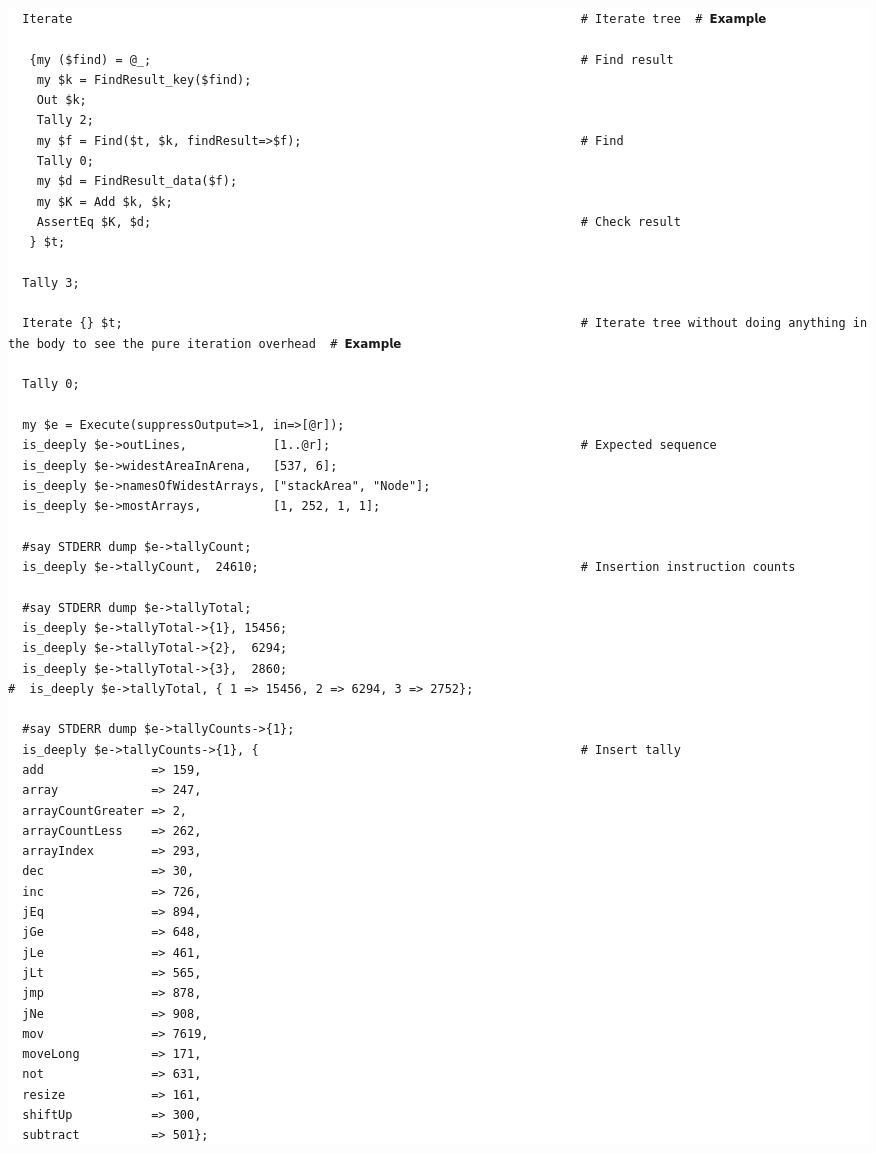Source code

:     
      Iterate                                                                       # Iterate tree  # 𝗘𝘅𝗮𝗺𝗽𝗹𝗲

       {my ($find) = @_;                                                            # Find result
        my $k = FindResult_key($find);
        Out $k;
        Tally 2;
        my $f = Find($t, $k, findResult=>$f);                                       # Find
        Tally 0;
        my $d = FindResult_data($f);
        my $K = Add $k, $k;
        AssertEq $K, $d;                                                            # Check result
       } $t;
    
      Tally 3;
    
      Iterate {} $t;                                                                # Iterate tree without doing anything in the body to see the pure iteration overhead  # 𝗘𝘅𝗮𝗺𝗽𝗹𝗲

      Tally 0;
    
      my $e = Execute(suppressOutput=>1, in=>[@r]);
      is_deeply $e->outLines,            [1..@r];                                   # Expected sequence
      is_deeply $e->widestAreaInArena,   [537, 6];
      is_deeply $e->namesOfWidestArrays, ["stackArea", "Node"];
      is_deeply $e->mostArrays,          [1, 252, 1, 1];
    
      #say STDERR dump $e->tallyCount;
      is_deeply $e->tallyCount,  24610;                                             # Insertion instruction counts
    
      #say STDERR dump $e->tallyTotal;
      is_deeply $e->tallyTotal->{1}, 15456;
      is_deeply $e->tallyTotal->{2},  6294;
      is_deeply $e->tallyTotal->{3},  2860;
    #  is_deeply $e->tallyTotal, { 1 => 15456, 2 => 6294, 3 => 2752};
    
      #say STDERR dump $e->tallyCounts->{1};
      is_deeply $e->tallyCounts->{1}, {                                             # Insert tally
      add               => 159,
      array             => 247,
      arrayCountGreater => 2,
      arrayCountLess    => 262,
      arrayIndex        => 293,
      dec               => 30,
      inc               => 726,
      jEq               => 894,
      jGe               => 648,
      jLe               => 461,
      jLt               => 565,
      jmp               => 878,
      jNe               => 908,
      mov               => 7619,
      moveLong          => 171,
      not               => 631,
      resize            => 161,
      shiftUp           => 300,
      subtract          => 501};
    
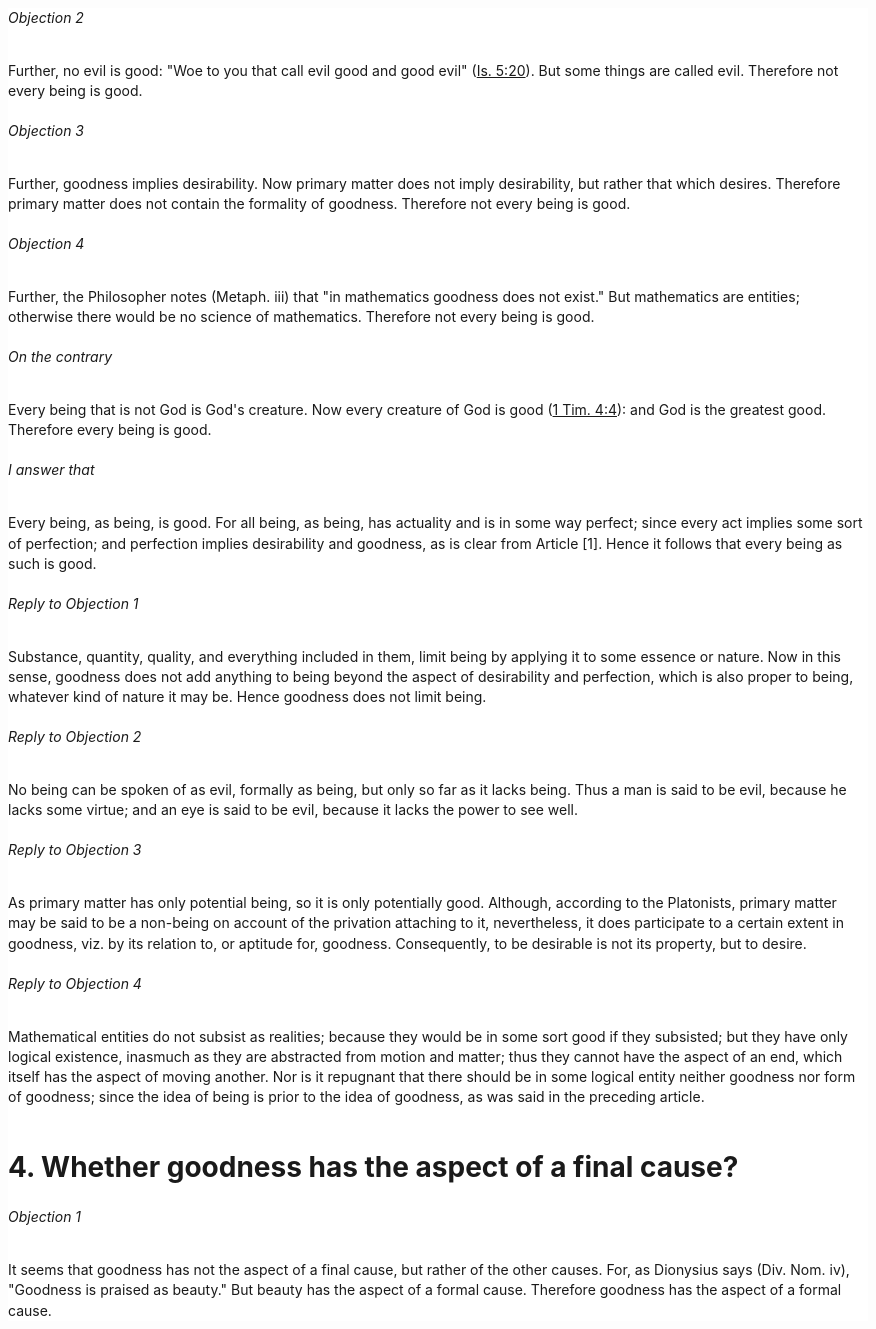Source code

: ###### Objection 2
Further, no evil is good: "Woe to you that call evil good and good evil" ([Is. 5:20](http://bible.gospelcom.net/bible?Is++5:20)). But some things are called evil. Therefore not every being is good.  

###### Objection 3
Further, goodness implies desirability. Now primary matter does not imply desirability, but rather that which desires. Therefore primary matter does not contain the formality of goodness. Therefore not every being is good.  

###### Objection 4
Further, the Philosopher notes (Metaph. iii) that "in mathematics goodness does not exist." But mathematics are entities; otherwise there would be no science of mathematics. Therefore not every being is good.  

###### On the contrary
Every being that is not God is God's creature. Now every creature of God is good ([1 Tim. 4:4](http://bible.gospelcom.net/bible?1+Tim++4:4)): and God is the greatest good. Therefore every being is good.  

###### I answer that
Every being, as being, is good. For all being, as being, has actuality and is in some way perfect; since every act implies some sort of perfection; and perfection implies desirability and goodness, as is clear from Article \[1\]. Hence it follows that every being as such is good.  

###### Reply to Objection 1
Substance, quantity, quality, and everything included in them, limit being by applying it to some essence or nature. Now in this sense, goodness does not add anything to being beyond the aspect of desirability and perfection, which is also proper to being, whatever kind of nature it may be. Hence goodness does not limit being.  

###### Reply to Objection 2
No being can be spoken of as evil, formally as being, but only so far as it lacks being. Thus a man is said to be evil, because he lacks some virtue; and an eye is said to be evil, because it lacks the power to see well.  

###### Reply to Objection 3
As primary matter has only potential being, so it is only potentially good. Although, according to the Platonists, primary matter may be said to be a non-being on account of the privation attaching to it, nevertheless, it does participate to a certain extent in goodness, viz. by its relation to, or aptitude for, goodness. Consequently, to be desirable is not its property, but to desire.  

###### Reply to Objection 4
Mathematical entities do not subsist as realities; because they would be in some sort good if they subsisted; but they have only logical existence, inasmuch as they are abstracted from motion and matter; thus they cannot have the aspect of an end, which itself has the aspect of moving another. Nor is it repugnant that there should be in some logical entity neither goodness nor form of goodness; since the idea of being is prior to the idea of goodness, as was said in the preceding article.  




# 4. Whether goodness has the aspect of a final cause? 

###### Objection 1
It seems that goodness has not the aspect of a final cause, but rather of the other causes. For, as Dionysius says (Div. Nom. iv), "Goodness is praised as beauty." But beauty has the aspect of a formal cause. Therefore goodness has the aspect of a formal cause.  
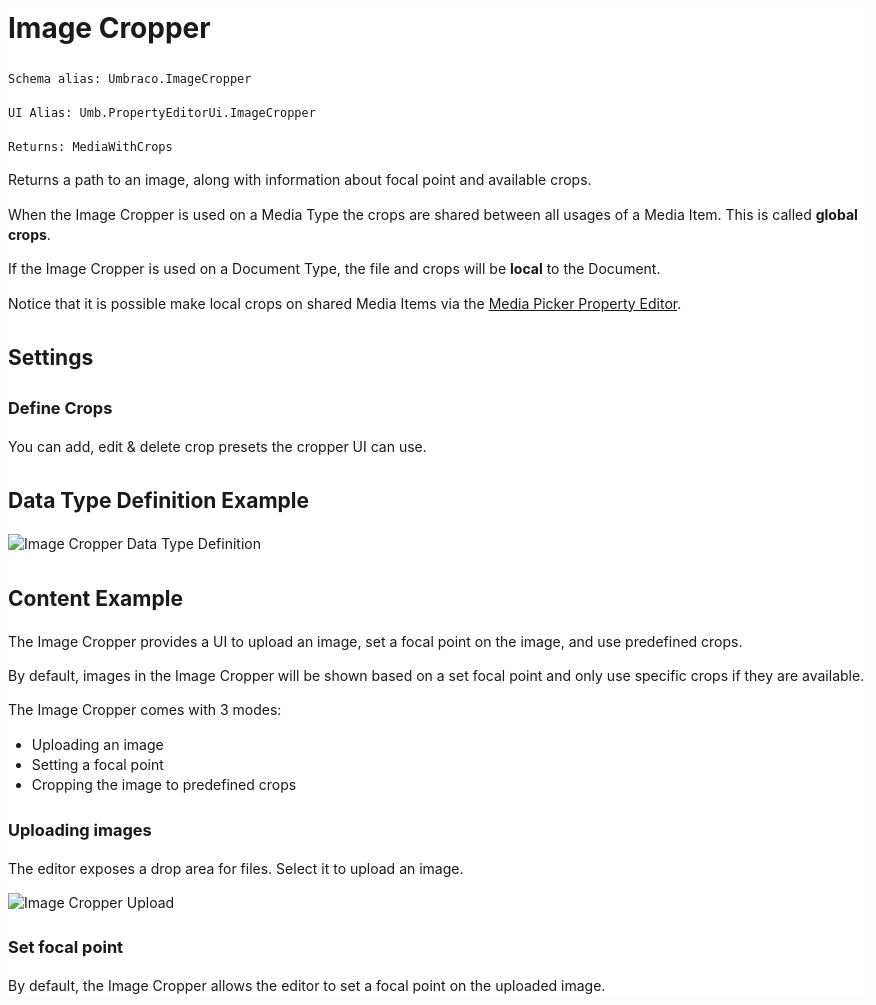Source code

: # Image Cropper

`Schema alias: Umbraco.ImageCropper`

`UI Alias: Umb.PropertyEditorUi.ImageCropper`

`Returns: MediaWithCrops`

Returns a path to an image, along with information about focal point and available crops.

When the Image Cropper is used on a Media Type the crops are shared between all usages of a Media Item. This is called **global crops**.

If the Image Cropper is used on a Document Type, the file and crops will be **local** to the Document.

Notice that it is possible make local crops on shared Media Items via the [Media Picker Property Editor](media-picker-3.md).

## Settings

### Define Crops

You can add, edit & delete crop presets the cropper UI can use.

## Data Type Definition Example

![Image Cropper Data Type Definition](images/imageCropper.png)

## Content Example

The Image Cropper provides a UI to upload an image, set a focal point on the image, and use predefined crops.

By default, images in the Image Cropper will be shown based on a set focal point and only use specific crops if they are available.

The Image Cropper comes with 3 modes:

* Uploading an image
* Setting a focal point
* Cropping the image to predefined crops

### Uploading images

The editor exposes a drop area for files. Select it to upload an image.

![Image Cropper Upload](../../../../../../10/umbraco-cms/fundamentals/backoffice/property-editors/built-in-property-editors/images/imageCropper-upload-v8.png)

### Set focal point

By default, the Image Cropper allows the editor to set a focal point on the uploaded image.
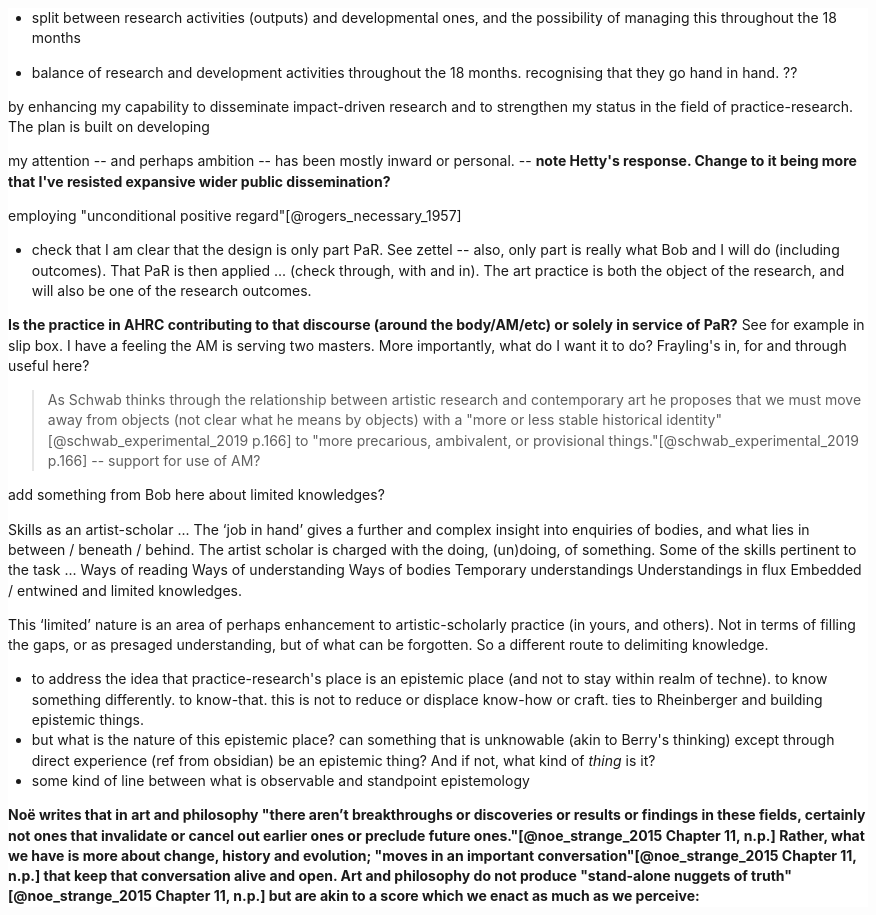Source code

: - split between research activities (outputs) and developmental ones, and the possibility of managing this throughout the 18 months

- balance of research and development activities throughout the 18 months. recognising that they go hand in hand. ??

by enhancing my capability to disseminate impact-driven research and to strengthen my status in the field of practice-research. The plan is built on developing 

my attention -- and perhaps ambition -- has been mostly inward or personal. -- **note Hetty's response. Change to it being more that I've resisted expansive wider public dissemination?**

employing "unconditional positive regard"[@rogers_necessary_1957]

- check that I am clear that the design is only part PaR. See zettel <art practice and artistic research.md> -- also, only part is really what Bob and I will do (including outcomes). That PaR is then applied ... (check through, with and in). The art practice is both the object of the research, and will also be one of the research outcomes.

**Is the practice in AHRC contributing to that discourse (around the body/AM/etc) or solely in service of PaR?** See for example <art practice and artistic research.md> in slip box. I have a feeling the AM is serving two masters. More importantly, what do I want it to do? Frayling's in, for and through useful here? 


>As Schwab thinks through the relationship between artistic research and contemporary art he proposes that we must move away from objects (not clear what he means by objects) with a "more or less stable historical identity"[@schwab_experimental_2019 p.166] to "more precarious, ambivalent, or provisional things."[@schwab_experimental_2019 p.166] -- support for use of AM?

add something from Bob here about limited knowledges?

Skills as an artist-scholar ...
The ‘job in hand’ gives a further and complex insight into enquiries of bodies, and what lies in between / beneath / behind. The artist scholar is charged with the doing, (un)doing, of something. Some of the skills pertinent to the task ...
Ways of reading
Ways of understanding 
Ways of bodies
Temporary understandings
Understandings in flux
Embedded / entwined and limited knowledges. 

This ‘limited’ nature is an area of perhaps enhancement to artistic-scholarly practice (in yours, and others). Not in terms of filling the gaps, or as presaged understanding, but of what can be forgotten. So a different route to delimiting knowledge.

- to address the idea that practice-research's place is an epistemic place (and not to stay within realm of techne). to know something differently. to know-that. this is not to reduce or displace know-how or craft. ties to Rheinberger and building epistemic things.
- but what is the nature of this epistemic place? can something that is unknowable (akin to Berry's thinking) except through direct experience (ref from obsidian) be an epistemic thing? And if not, what kind of _thing_ is it? 
- some kind of line between what is observable and standpoint epistemology

**Noë writes that in art and philosophy "there aren’t breakthroughs or discoveries or results or findings in these fields, certainly not ones that invalidate or cancel out earlier ones or preclude future ones."[@noe_strange_2015 Chapter 11, n.p.] Rather, what we have is more about change, history and evolution; "moves in an important conversation"[@noe_strange_2015 Chapter 11, n.p.] that keep that conversation alive and open. Art and philosophy do not produce "stand-alone nuggets of truth"[@noe_strange_2015 Chapter 11, n.p.] but are akin to a score which we enact as much as we perceive:**


[^theory]: Practice-research has a history of referring to theory, not to oppose, confront or build theoretical understandings, but to prop up the academic status of the artistic work.**add citation** 
[^40k]: For example, note the contradiction in the UK that a practice-research PhD normally requires approximately 40k words of contextual writing, while a submission to the Research Excellence Framework only requires a 300 word summary statement. 
[^rfg]: <https://ahrc.ukri.org/funding/research/researchfundingguide/> Version 5.1
[^ek1]: e.g Midgelow [-@midgelow_introduction_2019]; 
[^1st]: e.g. Varela, F., Shear, J., 1999. ‘First-person Methodologies: What, Why, How?’ Journal of Consciousness Studies 6, 1–14.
****************
▶ [What needs to be done] Write out the lines starting at the line that contains "through useful here?" and ending at the line that contains "for use of AM?".

▶ [Solution below]
**Is the practice in AHRC contributing to that discourse (around the body/AM/etc) or solely in service of PaR?** See for example <art practice and artistic research.md> in slip box. I have a feeling the AM is serving two masters. More importantly, what do I want it to do? Frayling's in, for and through useful here? 


>As Schwab thinks through the relationship between artistic research and contemporary art he proposes that we must move away from objects (not clear what he means by objects) with a "more or less stable historical identity"[@schwab_experimental_2019 p.166] to "more precarious, ambivalent, or provisional things."[@schwab_experimental_2019 p.166] -- support for use of AM?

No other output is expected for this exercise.